Entries provided:

^^^^^^^^^^^^^^^^

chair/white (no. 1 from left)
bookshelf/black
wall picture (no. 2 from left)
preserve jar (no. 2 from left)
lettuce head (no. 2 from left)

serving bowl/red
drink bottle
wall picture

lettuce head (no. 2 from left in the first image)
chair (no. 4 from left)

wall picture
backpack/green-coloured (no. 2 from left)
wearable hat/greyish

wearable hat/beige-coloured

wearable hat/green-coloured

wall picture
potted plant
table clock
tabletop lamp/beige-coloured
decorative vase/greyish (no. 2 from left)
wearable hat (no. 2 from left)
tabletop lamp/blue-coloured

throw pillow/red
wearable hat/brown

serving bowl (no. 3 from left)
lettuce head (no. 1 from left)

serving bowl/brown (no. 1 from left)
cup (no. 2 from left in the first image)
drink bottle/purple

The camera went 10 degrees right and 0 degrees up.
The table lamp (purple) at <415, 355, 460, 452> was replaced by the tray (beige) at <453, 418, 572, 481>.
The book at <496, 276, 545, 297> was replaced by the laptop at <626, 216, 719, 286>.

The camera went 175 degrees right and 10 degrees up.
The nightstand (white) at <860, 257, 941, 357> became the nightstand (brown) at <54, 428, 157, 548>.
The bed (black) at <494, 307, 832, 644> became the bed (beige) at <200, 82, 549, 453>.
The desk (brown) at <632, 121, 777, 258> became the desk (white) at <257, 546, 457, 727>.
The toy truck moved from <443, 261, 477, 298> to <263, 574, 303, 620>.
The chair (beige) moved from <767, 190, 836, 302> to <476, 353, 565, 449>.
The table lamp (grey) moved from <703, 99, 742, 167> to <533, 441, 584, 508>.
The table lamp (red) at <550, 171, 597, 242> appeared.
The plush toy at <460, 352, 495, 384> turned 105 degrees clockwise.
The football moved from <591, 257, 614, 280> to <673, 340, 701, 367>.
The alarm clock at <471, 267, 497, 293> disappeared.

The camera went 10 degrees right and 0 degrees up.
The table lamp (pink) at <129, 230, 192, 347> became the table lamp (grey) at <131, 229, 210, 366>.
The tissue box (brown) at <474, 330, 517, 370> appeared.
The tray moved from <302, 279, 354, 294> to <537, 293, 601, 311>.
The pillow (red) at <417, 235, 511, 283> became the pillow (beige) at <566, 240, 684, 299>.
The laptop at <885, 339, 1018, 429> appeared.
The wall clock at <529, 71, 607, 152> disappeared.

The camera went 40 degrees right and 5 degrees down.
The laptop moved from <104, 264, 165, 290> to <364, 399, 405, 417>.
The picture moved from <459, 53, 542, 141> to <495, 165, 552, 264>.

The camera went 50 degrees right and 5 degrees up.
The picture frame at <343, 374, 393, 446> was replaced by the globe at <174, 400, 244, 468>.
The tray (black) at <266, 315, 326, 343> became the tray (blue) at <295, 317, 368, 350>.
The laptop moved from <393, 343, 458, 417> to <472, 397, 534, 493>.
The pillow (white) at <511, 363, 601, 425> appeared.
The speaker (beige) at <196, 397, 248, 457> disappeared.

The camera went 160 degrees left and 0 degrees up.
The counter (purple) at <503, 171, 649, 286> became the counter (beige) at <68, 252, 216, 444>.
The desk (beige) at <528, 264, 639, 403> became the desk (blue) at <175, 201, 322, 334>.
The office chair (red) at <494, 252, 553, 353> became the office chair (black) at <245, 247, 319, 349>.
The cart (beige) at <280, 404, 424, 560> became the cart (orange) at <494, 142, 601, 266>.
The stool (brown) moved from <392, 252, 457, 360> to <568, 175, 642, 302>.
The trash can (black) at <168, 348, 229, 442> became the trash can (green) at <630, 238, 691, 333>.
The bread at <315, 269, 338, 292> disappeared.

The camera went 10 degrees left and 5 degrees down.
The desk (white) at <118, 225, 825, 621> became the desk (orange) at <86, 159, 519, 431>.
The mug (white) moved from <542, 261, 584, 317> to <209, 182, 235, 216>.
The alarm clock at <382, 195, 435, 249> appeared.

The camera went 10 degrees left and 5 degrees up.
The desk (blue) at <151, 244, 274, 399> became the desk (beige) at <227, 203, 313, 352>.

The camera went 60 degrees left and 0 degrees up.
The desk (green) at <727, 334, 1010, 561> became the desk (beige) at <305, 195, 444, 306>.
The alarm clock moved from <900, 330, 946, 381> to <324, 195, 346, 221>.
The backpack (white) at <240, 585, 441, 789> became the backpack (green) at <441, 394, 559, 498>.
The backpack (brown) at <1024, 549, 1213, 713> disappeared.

^^^^^^^^^^^^^^^^

Problem to work on: Your job is to write out the data exactly as it stands.

Solution below:
chair/white (no. 1 from left)
bookshelf/black
wall picture (no. 2 from left)
preserve jar (no. 2 from left)
lettuce head (no. 2 from left)

serving bowl/red
drink bottle
wall picture

lettuce head (no. 2 from left in the first image)
chair (no. 4 from left)

wall picture
backpack/green-coloured (no. 2 from left)
wearable hat/greyish

wearable hat/beige-coloured

wearable hat/green-coloured

wall picture
potted plant
table clock
tabletop lamp/beige-coloured
decorative vase/greyish (no. 2 from left)
wearable hat (no. 2 from left)
tabletop lamp/blue-coloured

throw pillow/red
wearable hat/brown

serving bowl (no. 3 from left)
lettuce head (no. 1 from left)

serving bowl/brown (no. 1 from left)
cup (no. 2 from left in the first image)
drink bottle/purple

The camera went 10 degrees right and 0 degrees up.
The table lamp (purple) at <415, 355, 460, 452> was replaced by the tray (beige) at <453, 418, 572, 481>.
The book at <496, 276, 545, 297> was replaced by the laptop at <626, 216, 719, 286>.

The camera went 175 degrees right and 10 degrees up.
The nightstand (white) at <860, 257, 941, 357> became the nightstand (brown) at <54, 428, 157, 548>.
The bed (black) at <494, 307, 832, 644> became the bed (beige) at <200, 82, 549, 453>.
The desk (brown) at <632, 121, 777, 258> became the desk (white) at <257, 546, 457, 727>.
The toy truck moved from <443, 261, 477, 298> to <263, 574, 303, 620>.
The chair (beige) moved from <767, 190, 836, 302> to <476, 353, 565, 449>.
The table lamp (grey) moved from <703, 99, 742, 167> to <533, 441, 584, 508>.
The table lamp (red) at <550, 171, 597, 242> appeared.
The plush toy at <460, 352, 495, 384> turned 105 degrees clockwise.
The football moved from <591, 257, 614, 280> to <673, 340, 701, 367>.
The alarm clock at <471, 267, 497, 293> disappeared.

The camera went 10 degrees right and 0 degrees up.
The table lamp (pink) at <129, 230, 192, 347> became the table lamp (grey) at <131, 229, 210, 366>.
The tissue box (brown) at <474, 330, 517, 370> appeared.
The tray moved from <302, 279, 354, 294> to <537, 293, 601, 311>.
The pillow (red) at <417, 235, 511, 283> became the pillow (beige) at <566, 240, 684, 299>.
The laptop at <885, 339, 1018, 429> appeared.
The wall clock at <529, 71, 607, 152> disappeared.

The camera went 40 degrees right and 5 degrees down.
The laptop moved from <104, 264, 165, 290> to <364, 399, 405, 417>.
The picture moved from <459, 53, 542, 141> to <495, 165, 552, 264>.

The camera went 50 degrees right and 5 degrees up.
The picture frame at <343, 374, 393, 446> was replaced by the globe at <174, 400, 244, 468>.
The tray (black) at <266, 315, 326, 343> became the tray (blue) at <295, 317, 368, 350>.
The laptop moved from <393, 343, 458, 417> to <472, 397, 534, 493>.
The pillow (white) at <511, 363, 601, 425> appeared.
The speaker (beige) at <196, 397, 248, 457> disappeared.

The camera went 160 degrees left and 0 degrees up.
The counter (purple) at <503, 171, 649, 286> became the counter (beige) at <68, 252, 216, 444>.
The desk (beige) at <528, 264, 639, 403> became the desk (blue) at <175, 201, 322, 334>.
The office chair (red) at <494, 252, 553, 353> became the office chair (black) at <245, 247, 319, 349>.
The cart (beige) at <280, 404, 424, 560> became the cart (orange) at <494, 142, 601, 266>.
The stool (brown) moved from <392, 252, 457, 360> to <568, 175, 642, 302>.
The trash can (black) at <168, 348, 229, 442> became the trash can (green) at <630, 238, 691, 333>.
The bread at <315, 269, 338, 292> disappeared.

The camera went 10 degrees left and 5 degrees down.
The desk (white) at <118, 225, 825, 621> became the desk (orange) at <86, 159, 519, 431>.
The mug (white) moved from <542, 261, 584, 317> to <209, 182, 235, 216>.
The alarm clock at <382, 195, 435, 249> appeared.

The camera went 10 degrees left and 5 degrees up.
The desk (blue) at <151, 244, 274, 399> became the desk (beige) at <227, 203, 313, 352>.

The camera went 60 degrees left and 0 degrees up.
The desk (green) at <727, 334, 1010, 561> became the desk (beige) at <305, 195, 444, 306>.
The alarm clock moved from <900, 330, 946, 381> to <324, 195, 346, 221>.
The backpack (white) at <240, 585, 441, 789> became the backpack (green) at <441, 394, 559, 498>.
The backpack (brown) at <1024, 549, 1213, 713> disappeared.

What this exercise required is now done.